● Given passage:
============

Owing to the limited number of trained physician resources, all clinical examinations were performed in person by only one physician using standard data collection forms to avoid inter-observer biases. The retrieved variables were demographic data, exposure to smoking (current status, pack-years smoked, and passive exposure), environmental factors (biomass use and occupational inhalation risk), family history of COPD, sputum features, comorbidities, anthropometric measurements (height and weight for the calculation of body mass index [BMI]), oxygen saturation, spirometric parameters (forced vital capacity [FVC], forced expiratory volume in 1 s [FEV₁], FEV₁/FVC ratio, and thoracic CT findings when available.

============

[Bounding box coordinate data]
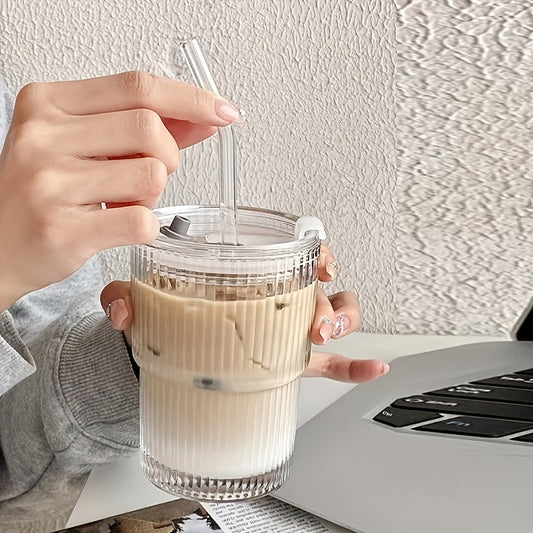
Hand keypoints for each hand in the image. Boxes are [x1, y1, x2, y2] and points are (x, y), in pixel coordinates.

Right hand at [0, 71, 240, 310]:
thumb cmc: (40, 192)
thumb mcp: (80, 145)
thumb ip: (137, 128)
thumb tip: (200, 120)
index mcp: (48, 104)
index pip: (137, 86)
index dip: (190, 99)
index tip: (223, 112)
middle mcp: (43, 137)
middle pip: (150, 129)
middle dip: (169, 156)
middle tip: (151, 175)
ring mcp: (50, 183)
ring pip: (151, 175)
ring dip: (154, 195)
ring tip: (126, 202)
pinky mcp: (62, 229)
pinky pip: (141, 221)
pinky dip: (146, 226)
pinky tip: (121, 225)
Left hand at [100, 246, 388, 383]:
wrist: (167, 358)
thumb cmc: (167, 320)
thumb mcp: (145, 303)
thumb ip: (125, 297)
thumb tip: (123, 310)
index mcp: (252, 276)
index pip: (295, 254)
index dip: (318, 253)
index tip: (322, 266)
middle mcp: (278, 298)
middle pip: (324, 288)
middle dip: (332, 299)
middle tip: (317, 319)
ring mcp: (288, 330)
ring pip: (335, 318)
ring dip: (343, 323)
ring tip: (326, 337)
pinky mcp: (293, 362)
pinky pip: (332, 363)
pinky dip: (354, 366)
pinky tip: (372, 368)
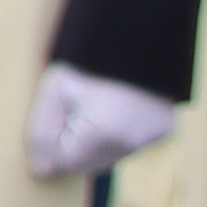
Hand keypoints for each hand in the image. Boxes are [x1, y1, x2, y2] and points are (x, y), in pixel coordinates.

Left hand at [27, 66, 180, 181]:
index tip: (60, 114)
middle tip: (76, 106)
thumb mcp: (54, 90)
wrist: (133, 35)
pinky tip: (113, 108)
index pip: (66, 165)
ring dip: (95, 141)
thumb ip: (41, 134)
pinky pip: (128, 146)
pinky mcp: (164, 132)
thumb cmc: (87, 60)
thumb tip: (42, 172)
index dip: (55, 142)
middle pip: (89, 165)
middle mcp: (133, 143)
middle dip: (74, 144)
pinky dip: (116, 135)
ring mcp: (153, 138)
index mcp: (104, 133)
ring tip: (95, 104)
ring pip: (109, 158)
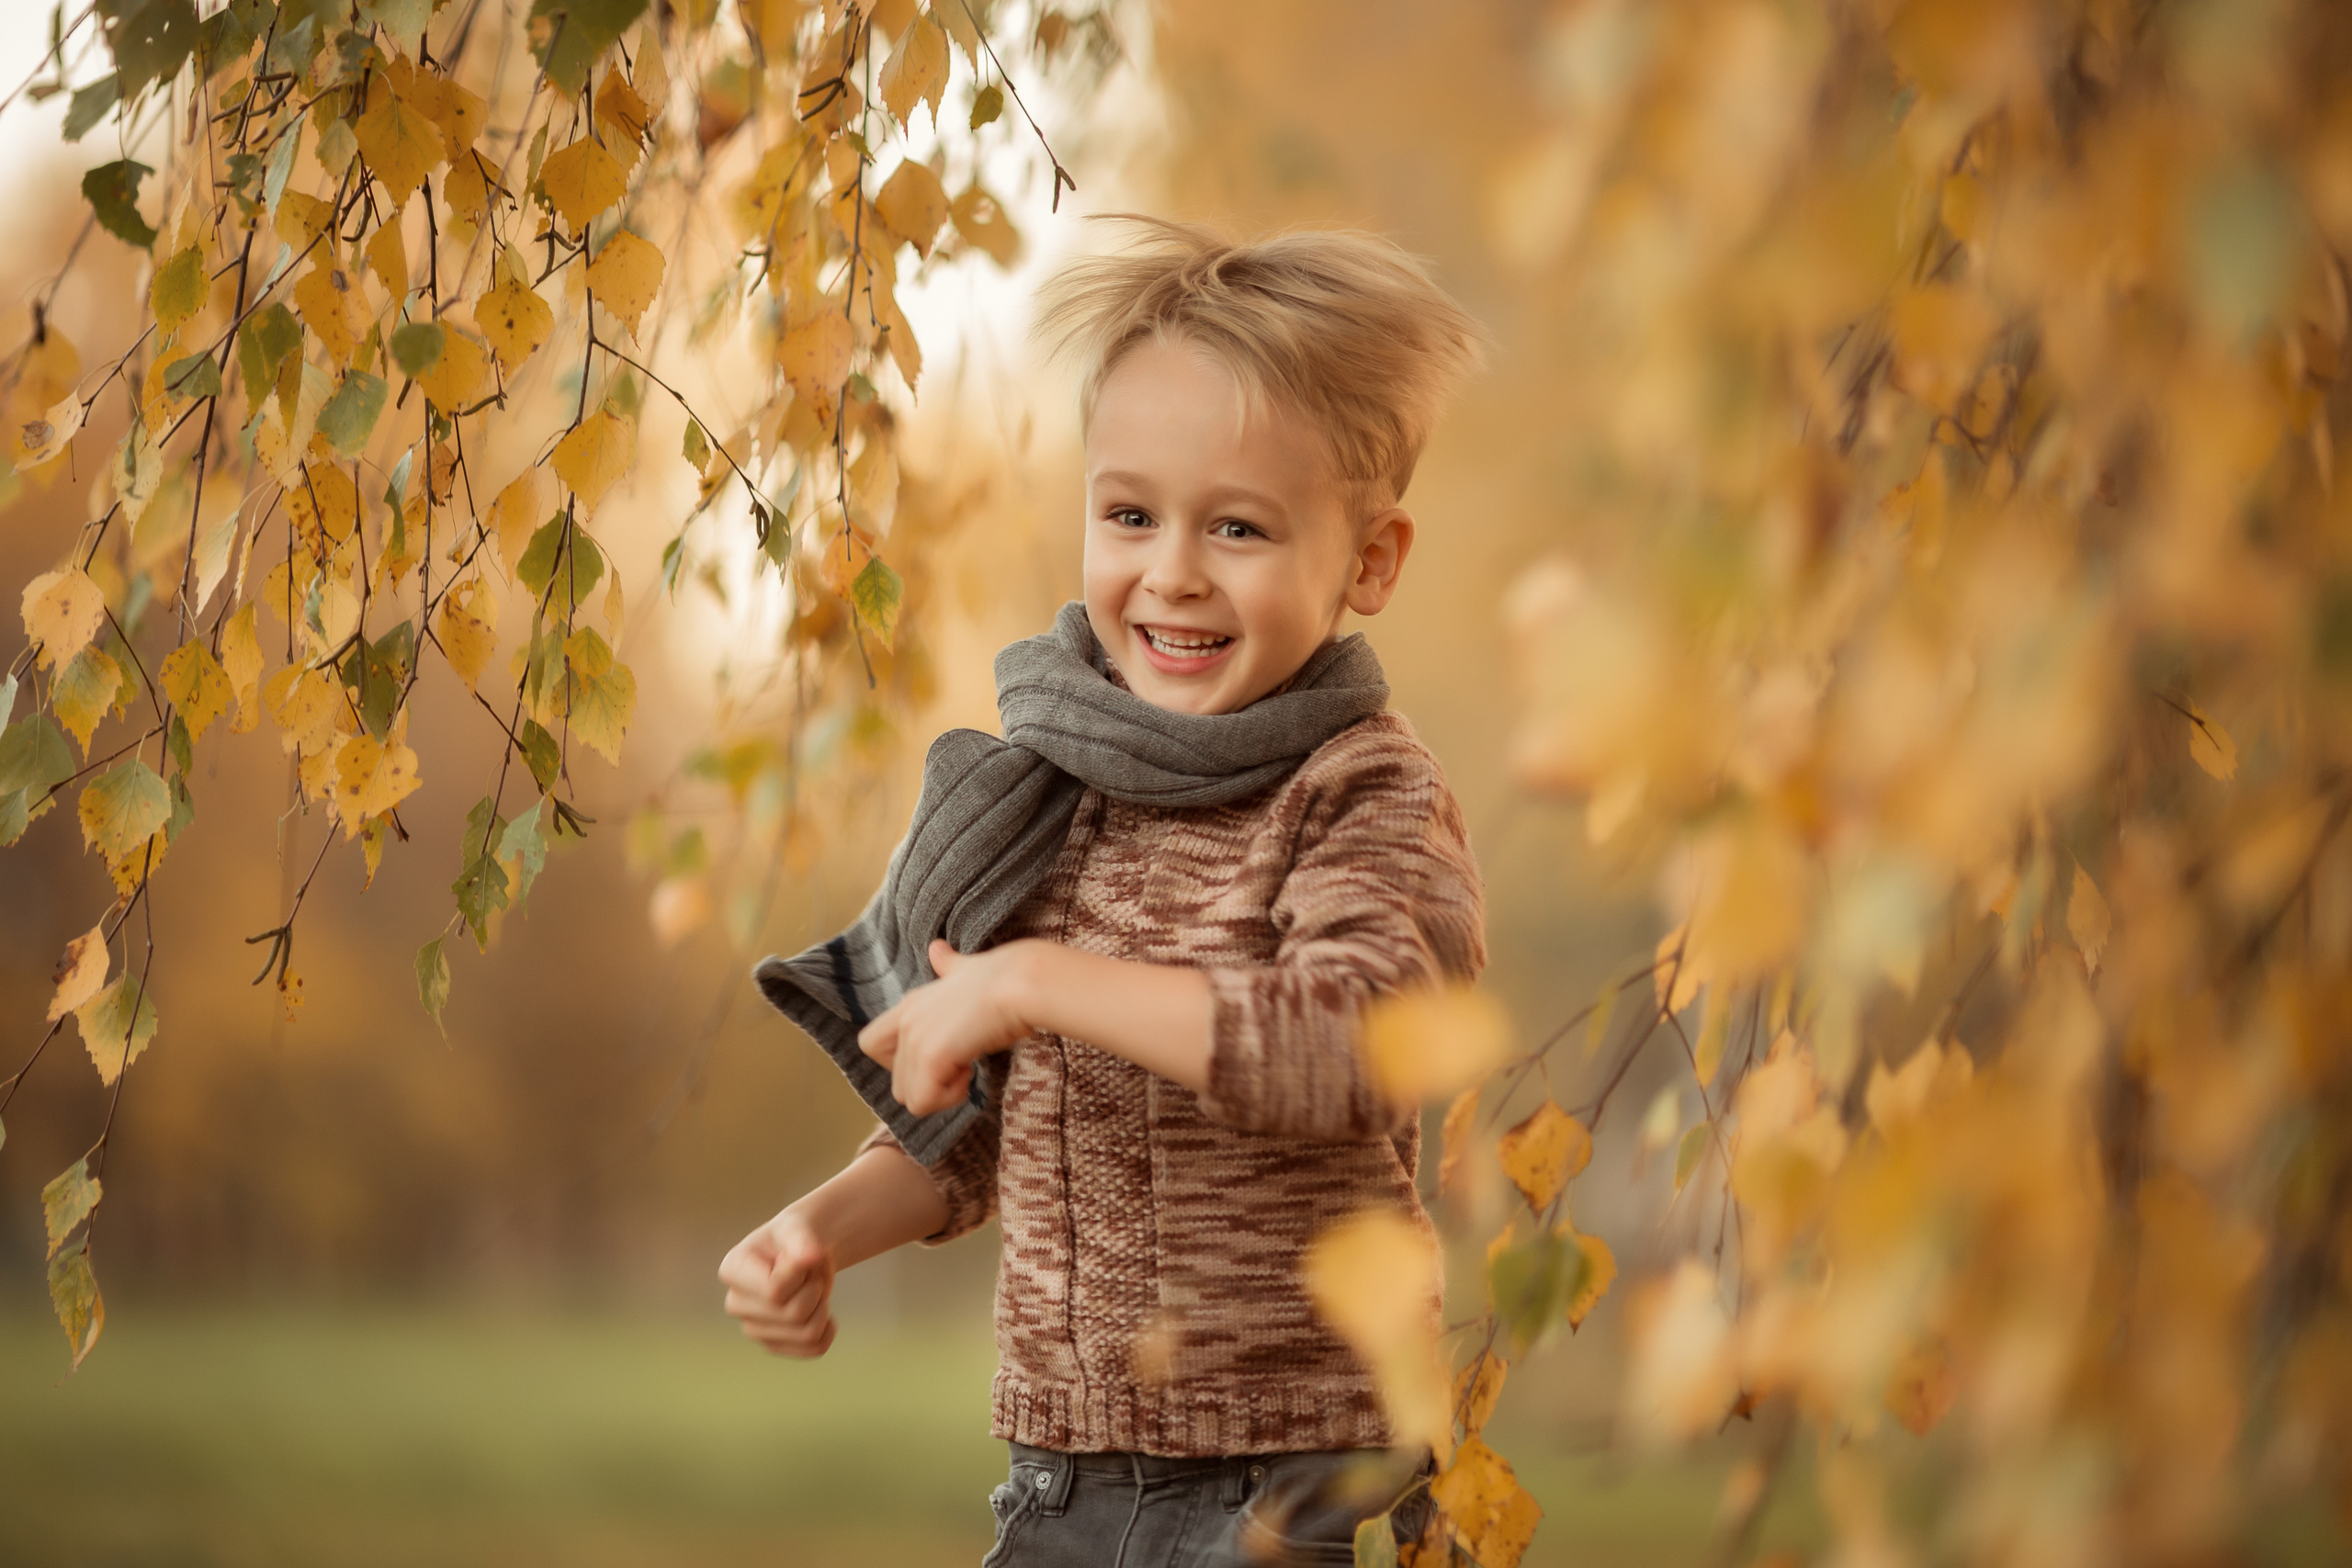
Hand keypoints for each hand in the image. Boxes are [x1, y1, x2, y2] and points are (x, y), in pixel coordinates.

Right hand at [718, 1207, 836, 1356]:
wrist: (802, 1255)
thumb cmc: (795, 1238)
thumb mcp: (798, 1227)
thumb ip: (802, 1239)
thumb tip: (810, 1256)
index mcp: (732, 1270)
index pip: (774, 1291)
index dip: (800, 1274)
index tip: (800, 1257)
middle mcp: (735, 1303)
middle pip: (793, 1313)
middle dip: (814, 1289)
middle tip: (808, 1273)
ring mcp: (752, 1329)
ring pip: (807, 1333)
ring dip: (822, 1307)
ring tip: (812, 1289)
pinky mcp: (773, 1345)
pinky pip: (814, 1348)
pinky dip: (828, 1330)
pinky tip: (821, 1311)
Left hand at [858, 939, 1034, 1114]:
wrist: (1024, 982)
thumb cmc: (1007, 976)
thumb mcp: (968, 969)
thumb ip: (949, 965)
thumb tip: (936, 949)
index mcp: (911, 1004)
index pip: (872, 1044)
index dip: (901, 1061)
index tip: (940, 1053)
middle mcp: (905, 1021)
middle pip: (896, 1081)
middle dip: (928, 1084)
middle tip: (961, 1064)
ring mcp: (914, 1038)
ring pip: (908, 1097)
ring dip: (940, 1092)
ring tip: (968, 1067)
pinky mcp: (930, 1056)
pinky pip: (923, 1102)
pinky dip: (948, 1097)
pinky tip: (971, 1073)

============

● What is expected: Extend the passage on the COPD clinical examinations with a few more sentences, starting after its final sentence.

● Final answer:
Etiotype classification was conducted using predefined criteria derived from clinical history, radiological findings, pulmonary function tests, and psychosocial assessments. Radiological evaluations were performed by experienced clinicians using standardized criteria to reduce subjectivity. Psychosocial status was evaluated using validated and widely recognized instruments (LCQ, BDI, BAI, and CAFS), which have been shown to be reliable and reproducible. To ensure consistency, all etiotype classifications were deliberated within the study team, and any discrepancies were resolved through consensus.

Spirometric severity was defined according to the GOLD criteria on a scale of I (FEV₁ percent-predicted post-bronchodilator ≥ 80%) to IV (<30%). Additionally, patients were categorized according to the GOLD A–B–E classification based on symptoms and exacerbations (group A, low symptom burden with a low exacerbation history; group B, high symptom burden with a low exacerbation history; and group E, regardless of symptom level).

Spirometry adhered to the ATS/ERS technical standards, including daily calibrations and rigorous quality control measures. The clinical stability criteria used in the analysis were identical to those defined previously [20,21].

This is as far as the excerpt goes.